Informal minutes of IFIP Working Group 2.8
30th meeting, Annapolis, Maryland, USA
November 5-9, 2012

List of attendees

Members: Observers:
Note: many of the links are dead, which simply means that I haven't yet received the material.

Technical presentations

Ralf Hinze, The computational essence of sorting algorithms. (Mon 2012-11-05, 9:05-9:50)

Sorting algorithms are an intrinsic part of functional programming folklore as they exemplify algorithm design using folds and unfolds. This has given rise to an informal notion of duality among sorting algorithms: insertion sorts are dual to selection sorts. Using bialgebras and distributive laws, we formalise this notion within a categorical setting. We use types as a guiding force in exposing the recursive structure of bubble, insertion, selection, quick, tree, and heap sorts. Moreover, we show how to distill the computational essence of these algorithms down to one-step operations that are expressed as natural transformations.
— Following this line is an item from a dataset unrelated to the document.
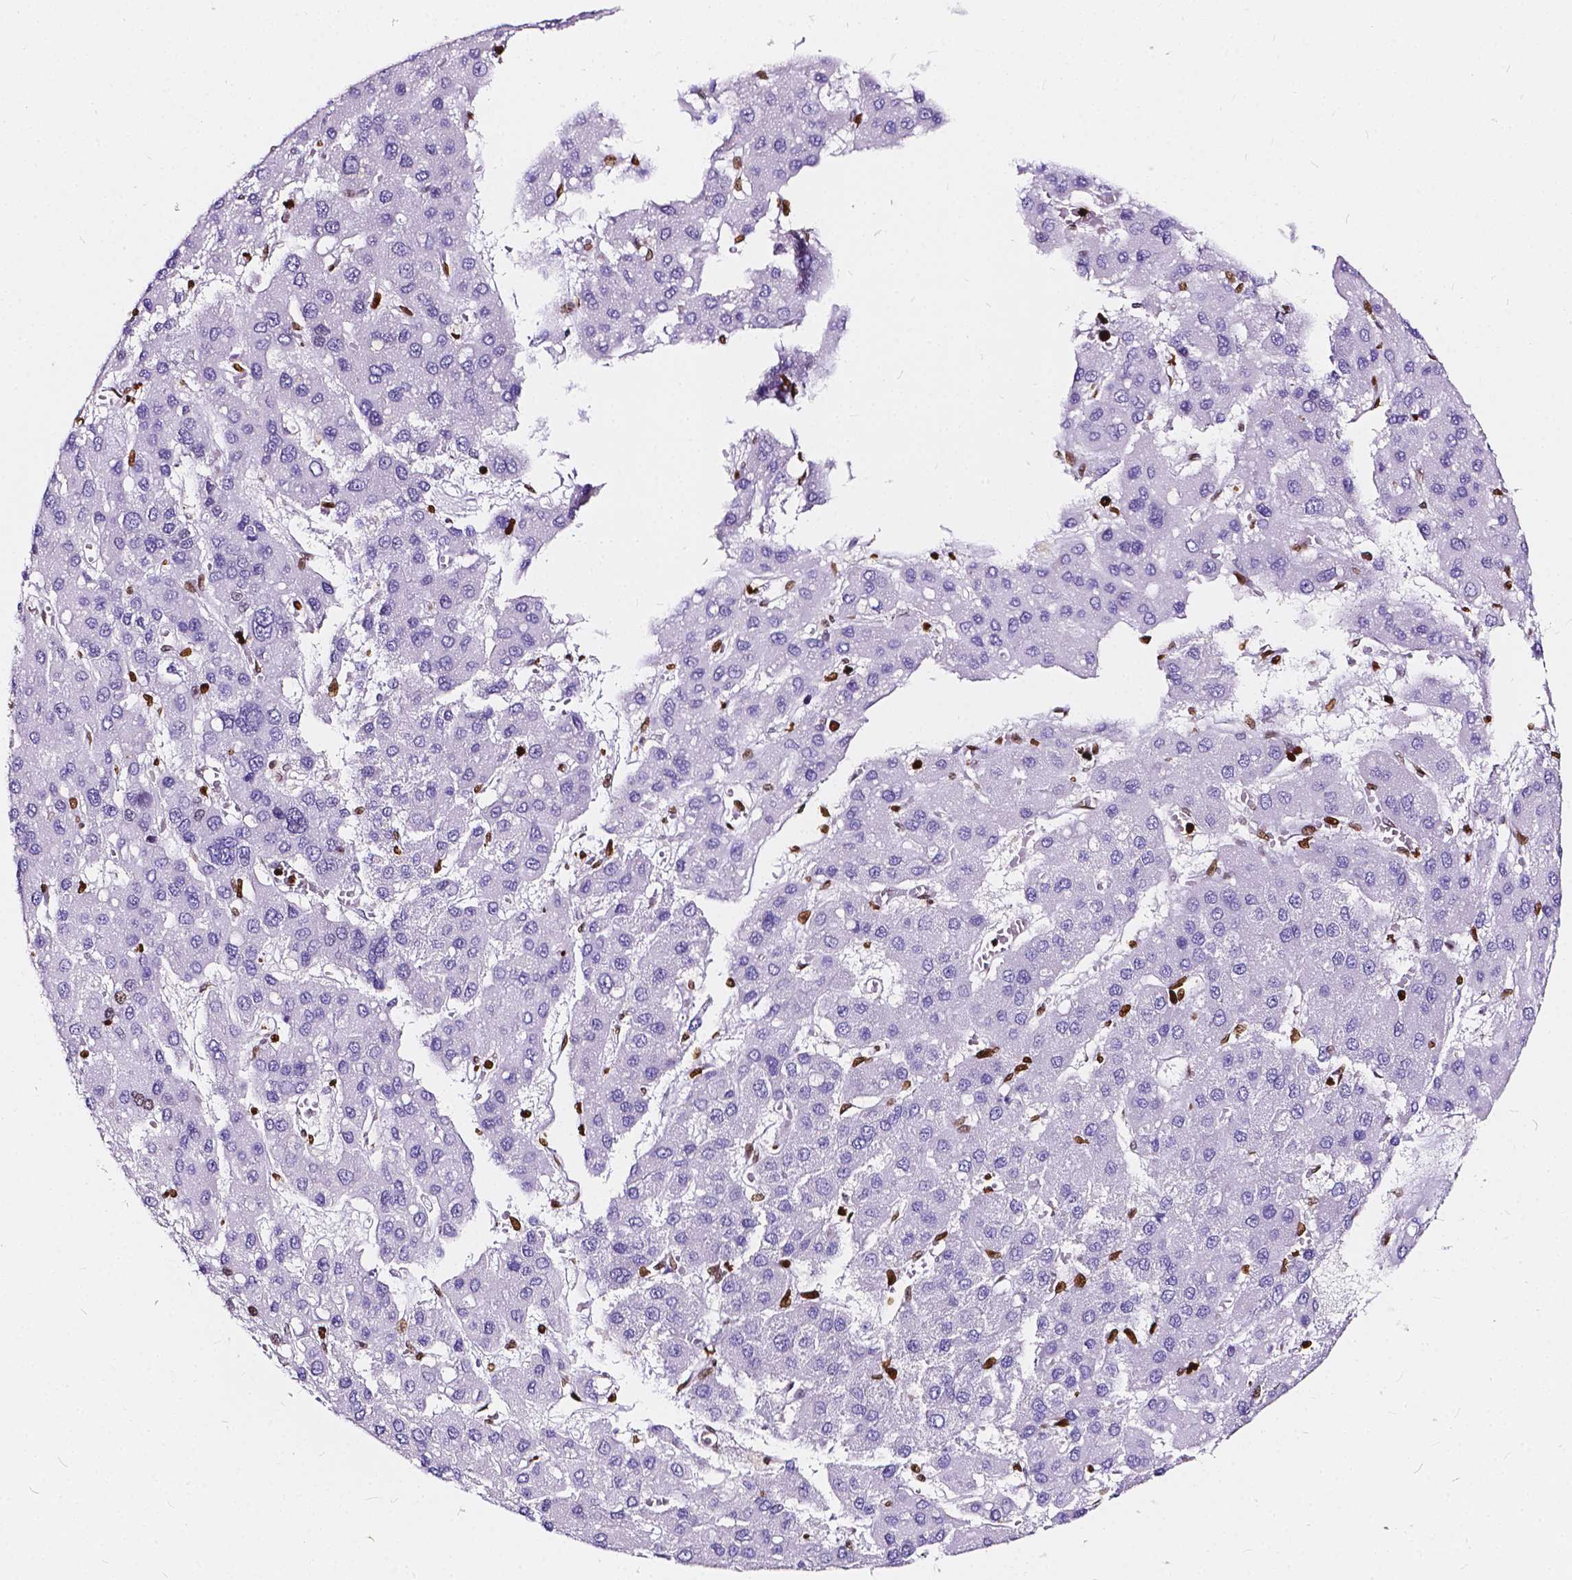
{"staining": {"intensity": "negative", "quantity": "none", "location": "none"}, "tissue": "liver cancer", "cell_type": "Tumor cells", "image_type": "cancer", "snomed": [{"axis": "morphology", "description": "Carcinoma, Hepatocellular, NOS"}, {"axis": "topography", "description": "Liver"}], "caption": "IHC image of human liver cancer (hepatocellular carcinoma) stained for a protein (brown), which shows no staining in tumor cells.", "gene": "CBY3", "patient": {"sex": "female", "age": 41}}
(This is joint work with Daniel W.H. James, Thomas Harper, Nicolas Wu, José Pedro Magalhães.)

See slides and paper.

Xavier Leroy, Validating LR(1) parsers. (Mon 2012-11-05, 9:50-10:30)

For some applications (verified compilers, secure handling of structured documents), it is important to have parsers that are correct with respect to their specifications as a context-free grammar. To this end, we apply translation validation to a LR(1) parser generator such as Menhir: after Menhir generates a pushdown automaton A from a grammar G, a validator, written and proved correct in Coq, checks that A is sound, complete, and nonambiguous with respect to G. We applied this validator to the C grammar from the ISO C 99 standard: it worked, but the known ambiguities and context dependencies in this C grammar require ugly workarounds.

(Joint work with Jacques-Henri Jourdan and François Pottier.)

See slides.

Paul Hudak, The World's Fastest Network Controller -- in Haskell. (Mon 2012-11-05, 10:55-11:35)

Software defined networks (SDN) introduce centralized controllers to drastically increase network programmability. The simplicity of a logical centralized controller, however, can come at the cost of controller programming complexity and scalability. In this paper, we present McNettle, an extensible SDN controller system whose control event processing throughput scales with the number of system CPU cores and which supports control algorithms requiring globally visible state changes occurring at flow arrival rates. Programmers extend McNettle by writing event handlers and background programs in a high-level functional programming language extended with shared state and memory transactions. We implement our framework in Haskell and leverage the multicore facilities of the Glasgow Haskell Compiler (GHC) and runtime system. Our implementation schedules event handlers, allocates memory, optimizes message parsing and serialization, and buffers system calls in order to optimize cache usage, OS processing, and runtime system overhead. We identify and fix bottlenecks in the GHC runtime system and IO manager. Our experiments show that McNettle can serve up to 5000 switches using a single controller with 46 cores, achieving throughput of over 14 million flows per second, near-linear scaling up to 46 cores, and latency under 10 ms with loads consisting of up to 1500 switches.
See slides and paper.

Michael Hicks, Expositor: Scriptable Time-Travel Debugging with First Class Traces. (Mon 2012-11-05, 11:35-12:05)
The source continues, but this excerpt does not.